It was one of the worst pieces of advice I was given in the early years of being ill - to maintain "good sleep hygiene", ie not sleep in the day. Obviously there's basics about looking after the body clock and it's not good to stay awake all night on caffeine and computer games, but daytime sleeps can be restorative when you are ill and we need as much decent rest as we can get.
I suspect that the whole sleep hygiene story is another one of those medical rules of thumb that applies to a subset of healthy people, but gets applied to everyone -- far beyond the existing supporting data. It's no mystery that guidance that applies to healthy people can be completely wrong for people who are ill. It's not even difficult to comprehend, but too many medical people don't even try to think. They just apply their little nuggets of wisdom without understanding where they come from or what the limitations are.
I full well understand that people who get into bad habits, or perhaps who sleep during the day due to apathy or depression, might not
need the sleep and therefore could be disrupting a healthy sleep pattern by napping during the day. I don't see why it should be assumed that everyone who naps during the day falls into that group.
────
Required action 1: Rewrite the stretch of the text on daytime sleep from "I full well" through "into that group.", putting "poor routines" in place of "bad habits".
Required action 2: According to the text on daytime sleep, what did the advice to keep "good sleep hygiene" mean?
Required action 3: Write what comes next in the text on daytime sleep and illness, picking up after its last sentence.

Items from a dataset
────
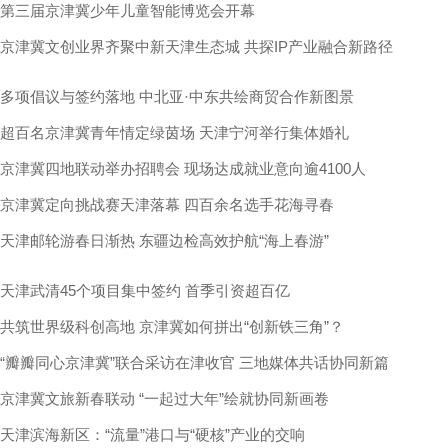
第三届京津冀少年儿童智能博览会开幕
京津冀文创业界齐聚中新天津生态城 共探IP产业融合新路径
多项倡议与签约落地 中北亚·中东共绘商贸合作新图景
超百名京津冀青年情定绿茵场 天津宁河举行集体婚礼
京津冀四地联动举办招聘会 现场达成就业意向逾4100人
京津冀定向挑战赛天津落幕 四百余名选手花海寻春
天津邮轮游春日渐热 东疆边检高效护航“海上春游”
天津武清45个项目集中签约 首季引资超百亿
共筑世界级科创高地 京津冀如何拼出“创新铁三角”？
“瓣瓣同心京津冀”联合采访在津收官 三地媒体共话协同新篇
京津冀文旅新春联动 “一起过大年”绘就协同新画卷
天津滨海新区：“流量”港口与“硬核”产业的交响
────
Response box 1:
I full well understand that people who get into poor routines, or perhaps who sleep during the day due to apathy or depression, might not
need the sleep and therefore could be disrupting a healthy sleep pattern by napping during the day. I don't see why it should be assumed that everyone who naps during the day falls into that group.

Response box 2: Not sleeping in the day.

Response box 3:
OTOH, I wonder if not sleeping/resting during the day is, in fact, the 'natural' human pattern. Sure, daytime napping doesn't fit the 21st century office-worker lifestyle, but is it really true that primitive people in hot climates didn't sleep during the hottest part of the day? Isn't there a lunch and nap routine in some farming cultures? Yes, it appears natural that the longest part of our sleep is during the night, but why did we decide that means no sleeping at all during the day, especially for people who consume a lot of energy during that time?